Le vice-directeur du quotidien du Saint-Siège évoque l'importance d'une « position limpide sur le négationnisme » après les propos de Mgr Williamson qui a récemment nié l'existence des chambres à gaz. « Les récentes déclarations négationnistes » sont « très graves et regrettables ». « Prononcées avant le document levant les excommunications, elles restent - comme nous l'avons déjà écrit - inacceptables », a-t-il insisté.
Et de citer l'enseignement de l'Eglise sur cette question : « La déclaration ‘Nostra aetate', qui marque le plus grand tournant catholique vis-à-vis du judaïsme, déplore ‘la haine, les persécutions et toute manifestation d'antisémitisme' ». « Les derniers papes, y compris Benoît XVI, ont expliqué cet enseignement » dans « des dizaines de documents, des gestes, des discours », affirme t-il.

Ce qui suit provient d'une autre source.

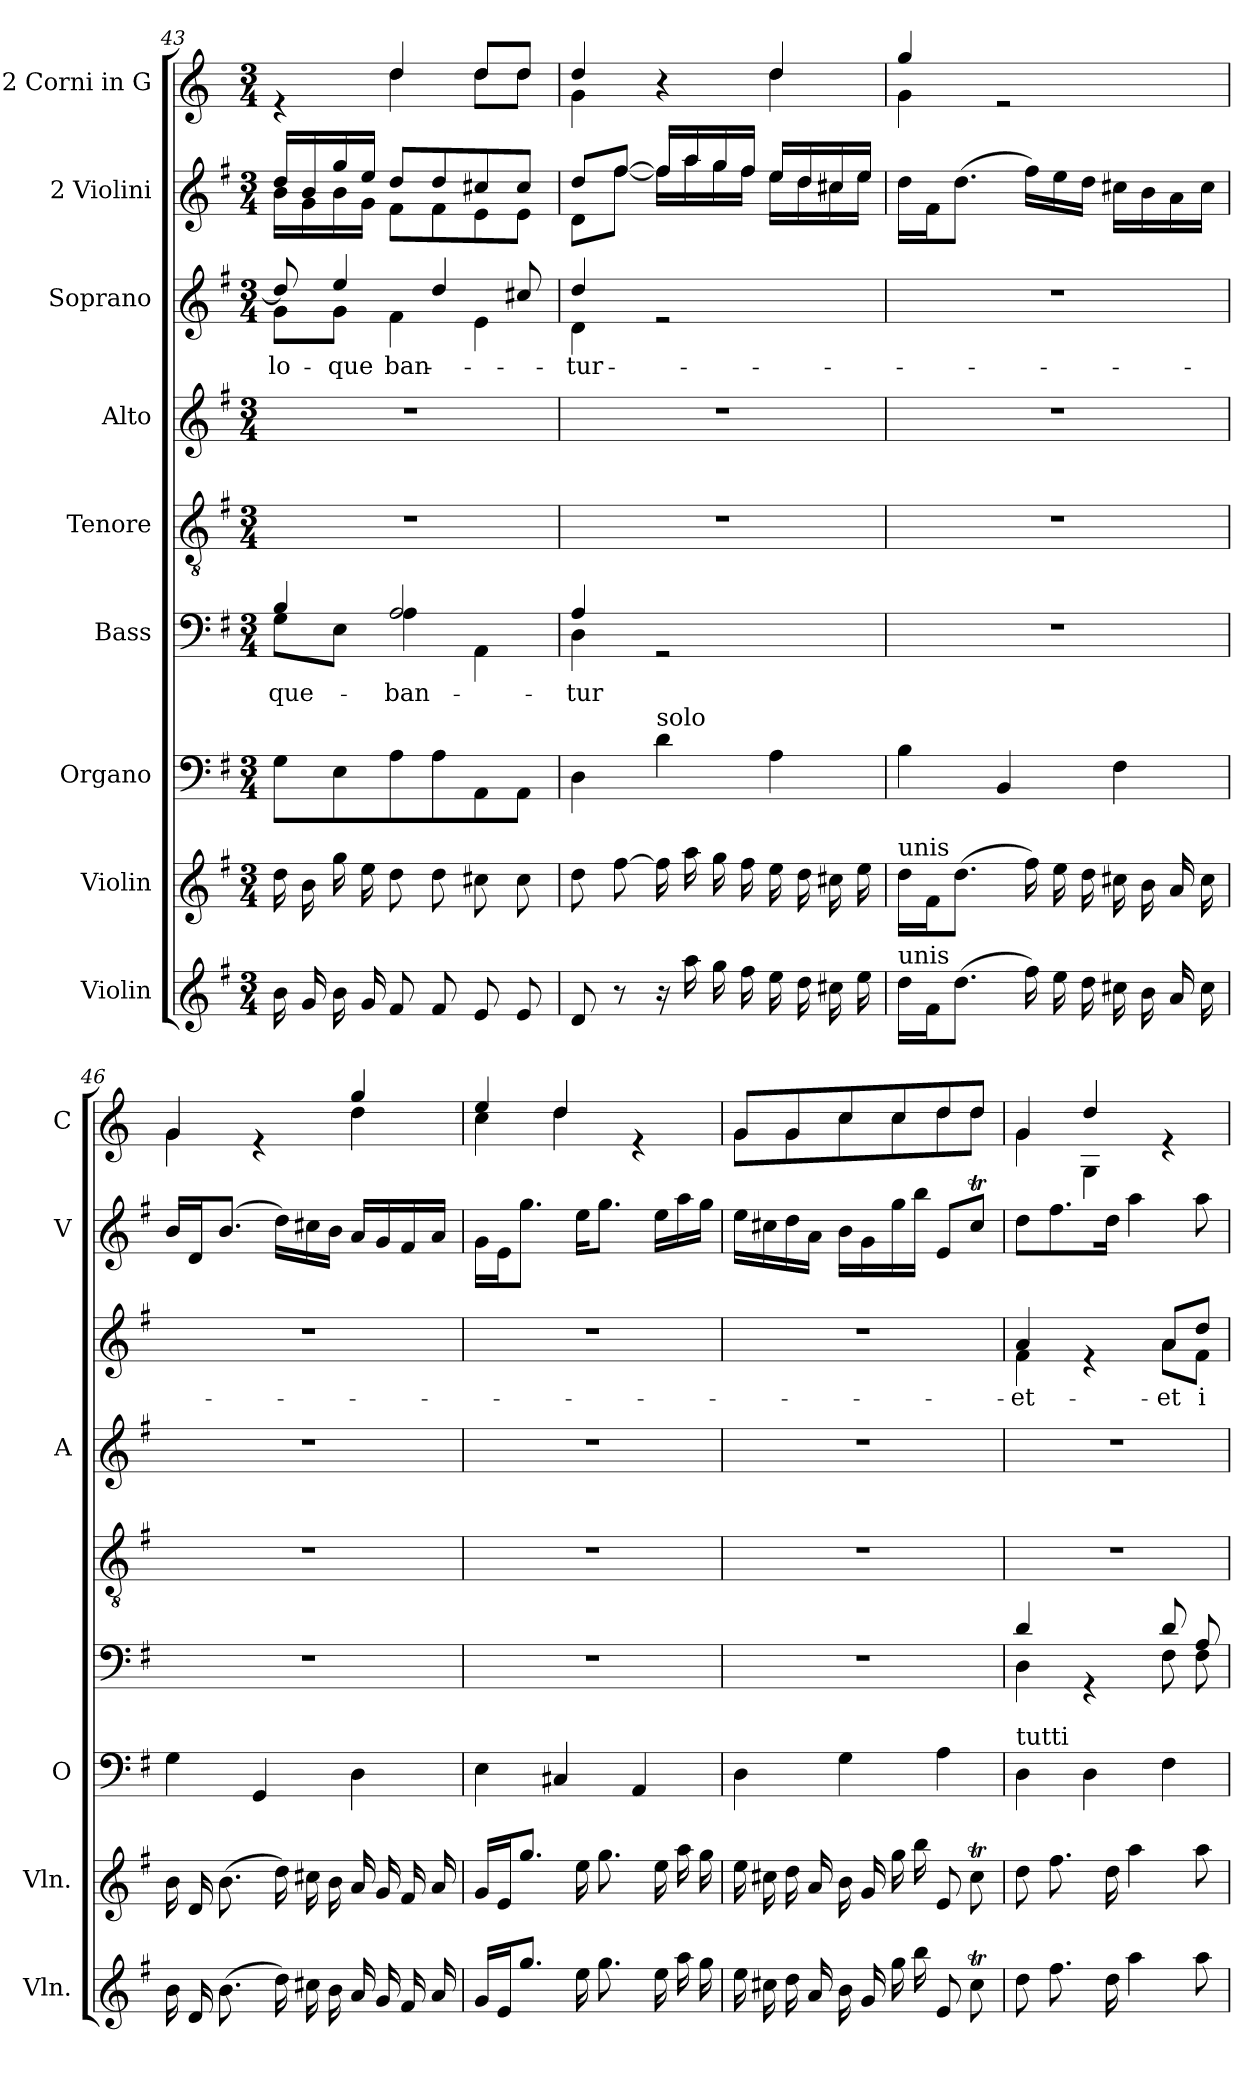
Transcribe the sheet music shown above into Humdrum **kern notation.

**kern	**kern	**kern	**kern	**text	**kern	**kern	**kern	**text	**kern	**kern
*part9	*part8	*part7	*part6	*part6	*part5	*part4	*part3	*part3	*part2	*part1
*staff9	*staff8	*staff7	*staff6	*staff6	*staff5	*staff4	*staff3	*staff3	*staff2	*staff1
*I"Violin	*I"Violin	*I"Organo	*I"Bass	*	*I"Tenore	*I"Alto	*I"Soprano	*	*I"2 Violini	*I"2 Corni in G
*I'Vln.	*I'Vln.	*I'O	*	*	*	*I'A	*	*	*I'V	*I'C
*clefG2	*clefG2	*clefF4	*clefF4	*	*clefGv2	*clefG2	*clefG2	*	*clefG2	*clefG2
*	*	*	*	*	*	*	*	*	*	*ITrd3c5
*k[f#]	*k[f#]	*k[f#]	*k[f#]	*	*k[f#]	*k[f#]	*k[f#]	*	*k[f#]	*k[f#]
*M3/4	*M3/4	*M3/4	*M3/4	*	*M3/4	*M3/4	*M3/4	*	*M3/4	*M3/4
=43	=43	=43	=43	=43	=43	=43	=43	=43	=43	=43
*	*	*	*^	*	*	*	*	*	*	*
!	!	!	!	!	!LO:LY:b	!	!	!	!LO:LY:b	!	!
*	*	*	*	*	*	*	*	*^	*	*^	*^
16b\	16dd\	8G\L	4B/	8G\L	-que-	2.r	2.r	8dd/]	8g\L	lo-	16dd/LL	16b\LL	4re	4ryy
16g/	16b\	.	.	.	.	.	.	.	.	.	16b/	16g\	.	.
!	!	!	!	!	!	!	!	!	!	!LO:LY:b	!	!	!	!
16b\	16gg\	8E\	.	8E\J	.	.	.	4ee/	8g\J	-que-	16gg/	16b\	.	.
16g/	16ee\	.	.	.	.	.	.	.	.	.	16ee/JJ	16g\JJ	.	.
!	!	!	!	!	!LO:LY:b	!	!	!	!	!LO:LY:b	!	!	!	!
8f#/	8dd\	8A\	2A/	4A\	-ban-	.	.	.	4f#\	-ban-	8dd/L	8f#\L	4a/	4a\
8f#/	8dd\	8A\	.	.	.	.	.	4dd/	.	.	8dd/	8f#\	.	.
8e/	8cc#X\	8AA\	.	4AA\	.	.	.	.	4e\	.	8cc#X/	8e\	8a/L	8a\L
8e/	8cc#\	8AA\J	.	.	.	.	.	8cc#X/	.	.	8cc#/J	8e\J	8a/J	8a\J
!!LO:PB:g=z	!!
=44	=44	=44	=44	=44	=44	=44	=44	=44	=44	=44	=44	=44	=44	=44
!	!	!	!	!	!LO:LY:b	!	!	!	!	!LO:LY:b	!	!	!	!
8d/	8dd\	4D\	4A/	4D\	-tur	2.r	2.r	4dd/	4d\	-tur	8dd/L	8d\L	4a/	4d\
8r	[8ff#\	.	.	.	.	.	.	.	.	.	[8ff#/J	[8ff#\J	.	.
!	!	!LO:TX:a:t=solo	!	!	!	!	!	!	!	!	!	!	!	!
16r	16ff#\]	4d\	2rGG	2ryy	.	.	.	2re	2ryy	.	16ff#/LL]	16ff#\LL]	4r	4ryy
16aa\	16aa\	.	.	.	.	.	.	.	.	.	16aa/	16aa\	.	.
16gg\	16gg\	.	.	.	.	.	.	.	.	.	16gg/	16gg\	.	.
16ff#\	16ff#\	.	.	.	.	.	.	.	.	.	16ff#/JJ	16ff#\JJ	.	.
16ee\	16ee\	4A\	.	.	.	.	.	.	.	.	16ee/LL	16ee\LL	4a/	4a\
16dd\	16dd\	.	.	.	.	.	.	.	.	.	16dd/	16dd\	.	.
16cc#X\	16cc#X\	.	.	.	.	.	.	.	.	.	16cc#X/	16cc#\	.	.
16ee\	16ee\	.	.	.	.	.	.	.	.	.	16ee/JJ	16ee\JJ	.	.
*	*	*	*v	*v	*	*	*	*v	*v	*	*	*	*	*
=45	=45	=45	=45	=45	=45	=45	=45	=45	=45	=45	=45	=45
!	!	!	!	!	!	!	!	!	!LO:TX:a:t=unis	!	!	!
!	!LO:TX:a:t=unis	!	!	!	!	!	!	!	!	!	!	!
!LO:TX:a:t=unis	!	!	!	!	!	!	!	!	!	!	!	!
*	*	*	*	*	*	*	*	*	*v	*v	*	*
16dd\LL	16dd\LL	4B\	2.r	.	2.r	2.r	2.r	.	16dd\LL	4dd/	4d\
16f#/J	16f#/J	.	.	.	.	.	.	.	16f#\J	.	.
(8.dd\J	(8.dd\J	.	.	.	.	.	.	.	(8.dd\J	.	.
.	.	4BB/	.	.	.	.	.	.	.	2re	2ryy
16ff#\)	16ff#\)	.	.	.	.	.	.	.	16ff#\LL)	.	.
16ee\	16ee\	.	.	.	.	.	.	.	16ee\	.	.
16dd\	16dd\	.	.	.	.	.	.	.	16dd\JJ	.	.
16cc#X\	16cc#X\	4F#\	.	.	.	.	.	.	16cc#X\LL	.	.
16b\	16b\	.	.	.	.	.	.	.	16b\	.	.
16a/	16a/	.	.	.	.	.	.	.	16a\	.	.
16cc#\	16cc#\	.	.	.	.	.	.	.	16cc#\JJ	.	.
=46	=46	=46	=46	=46	=46	=46	=46	=46	=46	=46	=46
16b\	16b\	4G\	2.r	.	2.r	2.r	2.r	.	16b/LL	4d/	4d\
16d/	16d/	.	.	.	.	.	.	.	16d/J	.	.
(8.b\	(8.b\	.	.	.	.	.	.	.	(8.b/J	.	.
.	.	4GG/	.	.	.	.	.	.	.	4re	4ryy
16dd\)	16dd\)	.	.	.	.	.	.	.	16dd\LL)	.	.
16cc#X\	16cc#X\	.	.	.	.	.	.	.	16cc#X\	.	.
16b\	16b\	.	.	.	.	.	.	.	16b\JJ	.	.
16a/	16a/	4D\	.	.	.	.	.	.	16a/LL	4dd/	4a\
16g/	16g/	.	.	.	.	.	.	.	16g/	.	.
16f#/	16f#/	.	.	.	.	.	.	.	16f#/	.	.
16a/	16a/	.	.	.	.	.	.	.	16a/JJ	.	.
=47	=47	=47	=47	=47	=47	=47	=47	=47	=47	=47	=47
16g/LL	16g/LL	4E\	2.r	.	2.r	2.r	2.r	.	16g\LL	4b/	4g\
16e/J	16e/J	.	.	.	.	.	.	.	16e\J	.	.
8.gg\J	8.gg\J	.	.	.	.	.	.	.	8.gg\J	.	.
.	.	4C#X/	.	.	.	.	.	.	.	4a/	4a\
16ee\	16ee\	.	.	.	.	.	.	.	16ee\KL	.	.
8.gg\	8.gg\	.	.	.	.	.	.	.	8.gg\J	.	.
.	.	4AA/	.	.	.	.	.	.	.	4re	4ryy
16ee\	16ee\	.	.	.	.	.	.	.	16ee\LL	.	.
16aa\	16aa\	.	.	.	.	.	.	.	16aa\	.	.
16gg\	16gg\	.	.	.	.	.	.	.	16gg\JJ	.	.
!!LO:LB:g=z	!!
=48	=48	=48	=48	=48	=48	=48	=48	=48	=48	=48	=48
16ee\	16ee\	4D\	2.r	.	2.r	2.r	2.r	.	16ee\LL	8d/L	8d\L
16cc#X\	16cc#X\	.	.	.	.	.	.	.	16cc#X\	.	.
16dd\	16dd\	.	.	.	.	.	.	.	16dd\	8d/	8d\
16a/	16a/	.	.	.	.	.	.	.	16a\JJ	.	.
16b\	16b\	4G\	.	.	.	.	.	.	16b\LL	8g/	8g\
16g/	16g/	.	.	.	.	.	.	.	16g\	.	.
16gg\	16gg\	.	.	.	.	.	.	.	16gg\	8g/	8g\
16bb\	16bb\	.	.	.	.	.	.	.	16bb\JJ	.	.
8e/	8e/	4A\	.	.	.	.	.	.	8e/L	8a/	8a\
8cc#t\	8cc#t\	.	.	.	.	.	.	.	8cc#t/J	8a/J	8a\J
=49	=49	=49	=49	=49	=49	=49	=49	=49	=49	=49	=49
*	*	*	*^	*	*	*	*^	*	*	*	*
!	!	!LO:TX:a:t=tutti	!	!	!	!	!	!	!	!	!	!	!
!	!	!	!	!	!	!	!	!	!	!LO:LY:b	!	!	!
8dd\	8dd\	4D\	4d/	4D\	.	2.r	2.r	4a/	4f#\	et	8dd\L	4d/	4d\
8.ff#\	8.ff#\	.	.	.	.	.	.	.	.	.	8.ff#\	.	.
.	.	4D\	4rGG	4ryy	.	.	.	4re	4ryy	.	.	4a/	4D\
16dd\	16dd\	.	.	.	.	.	.	.	.	.	16dd\Jk	.	.
4aa\	4aa\	.	.	.	.	.	.	.	.	.	4aa\	.	.
!	!	!	!	!	!	!	!	!	!	!LO:LY:b	!	!	!
.	.	4F#\	8d/	8F#\	.	.	.	8a/L	8a\L	et	.	4re	4ryy
!	!	!	!	!	!	!	!	!	!	!LO:LY:b	!	!	!
8aa\	8aa\	.	8A/	8F#\	.	.	.	8dd/J	8f#\J	i-	8aa\	.	.
*	*	*	*v	*v	*	*	*	*v	*v	*	*	*v	*v
=	=	=	=	=	=	=	=	=	=	=
*-	*-	*-	*-	*-	*-	*-	*-	*-	*-	*-
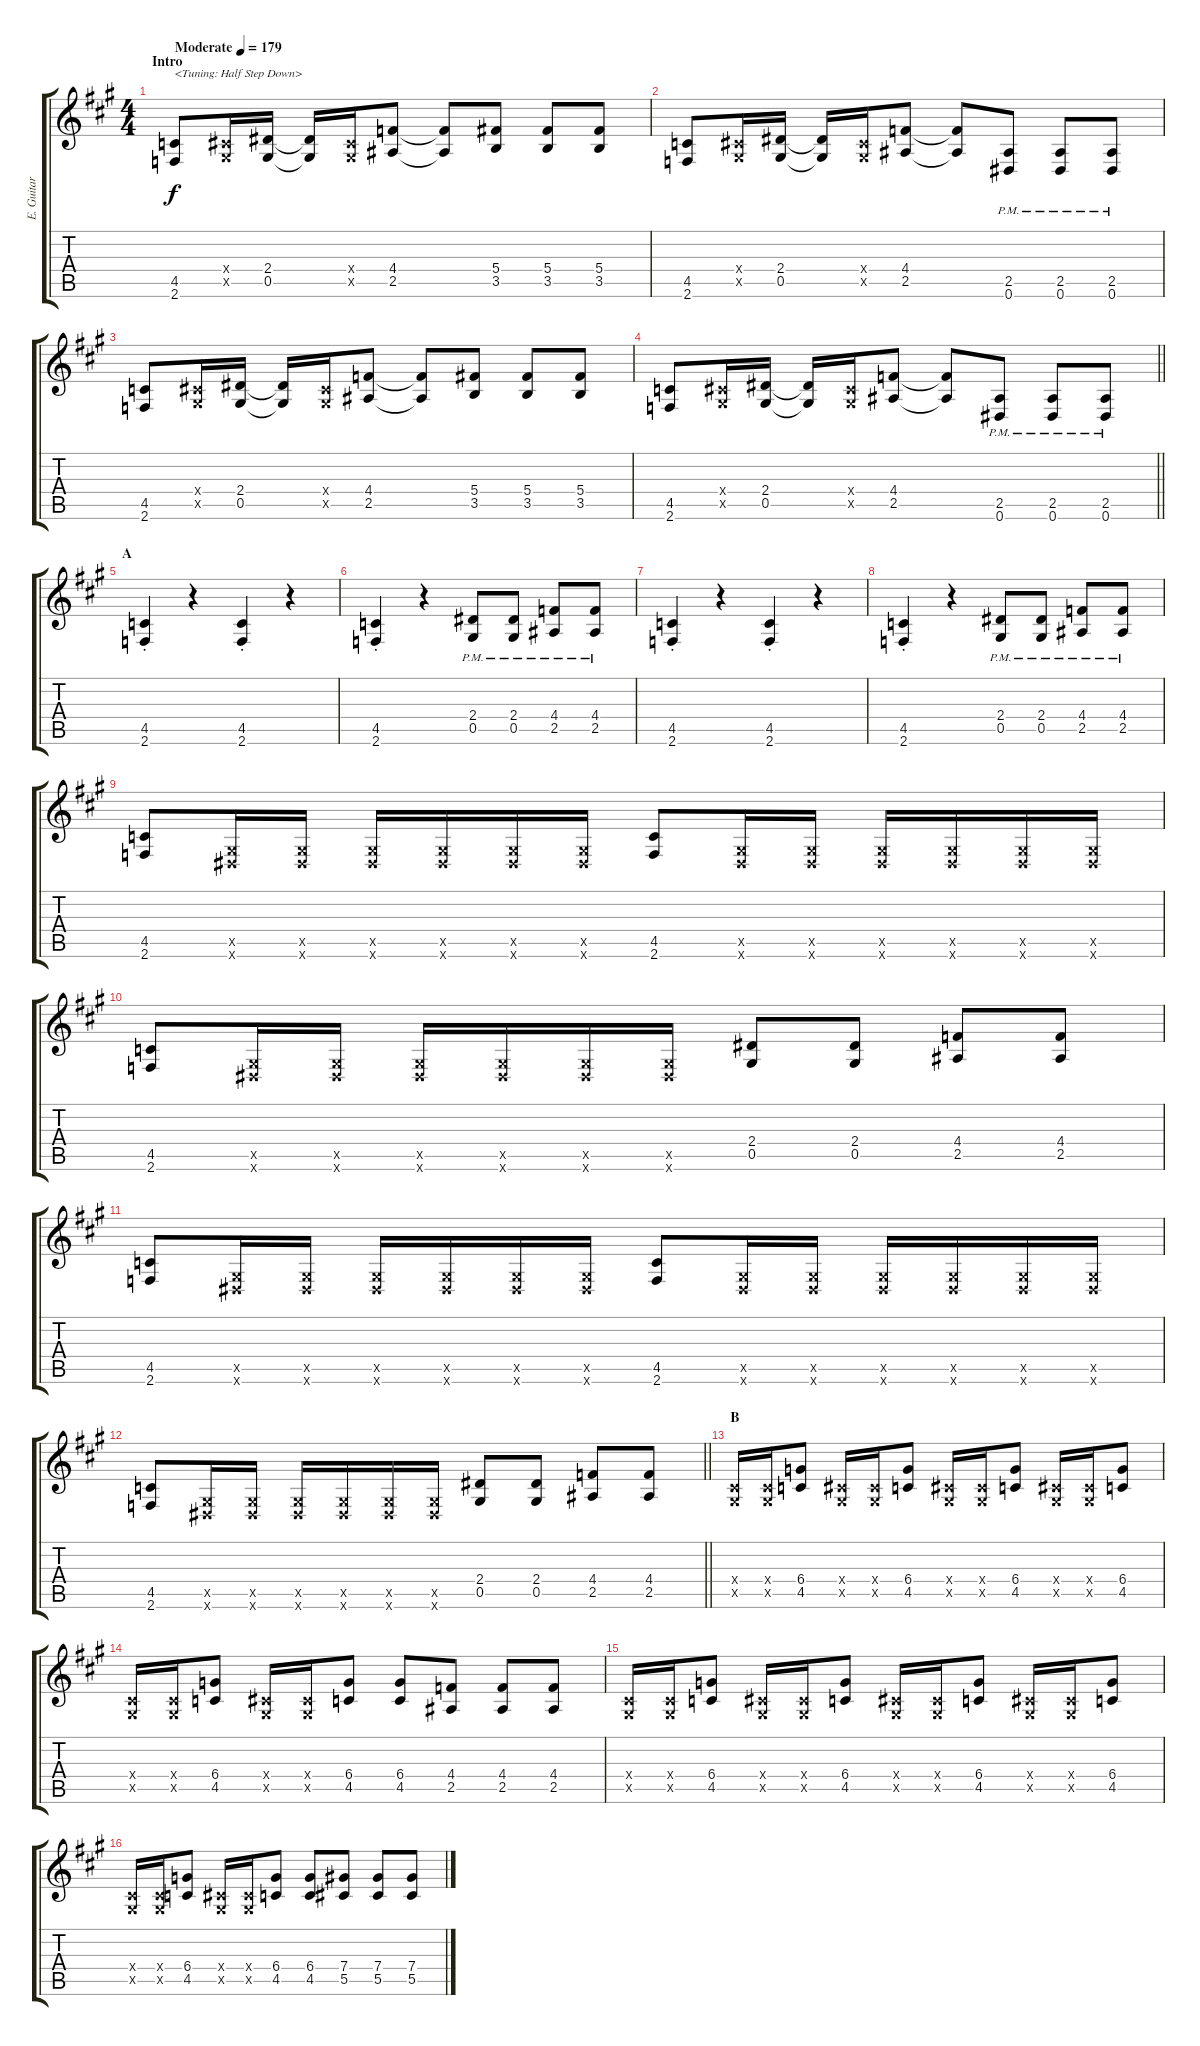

Carlo Di Cicco s'élève aussi contre ceux qui ont reproché à Benoît XVI une « capitulation face à des positions anti-conciliaires » allant jusqu'à « sinon de la connivence, tout au moins de l'imprudence dans le soutien de thèses négationnistes sur la Shoah ».
C'est « un exercice rhétorique, sinon offensant, de penser que Benoît XVI puisse brader le concile à qui que ce soit ». Et de dénoncer ceux qui se demandent si « le pape est vraiment convaincu du chemin œcuménique et du dialogue avec les juifs ». « Les engagements stratégiques de son pontificat sont sous les yeux de tous », indique-t-il. « Le dialogue fait partie de l'Eglise conciliaire et Benoît XVI a répété à plusieurs reprises, et encore aujourd'hui, que l'œcuménisme demande la conversion de tous - et même de l'Eglise catholique - au Christ ».
Il rappelle enfin que Benoît XVI a salué l'annonce de l'ouverture du Concile Vatican II par Jean XXIII, il y a tout juste 50 ans, le 25 janvier 1959, comme « une décision providentielle ». « S'il est vrai que l'Eglise catholique n'est pas née avec le concile, il est vrai aussi que l'Eglise renouvelée par le concile n'est pas une autre Eglise », a-t-il ajouté.
Carlo Di Cicco salue enfin le « nouveau style de l'Eglise voulu par le concile » qui préfère « la médecine de la miséricorde à la condamnation ».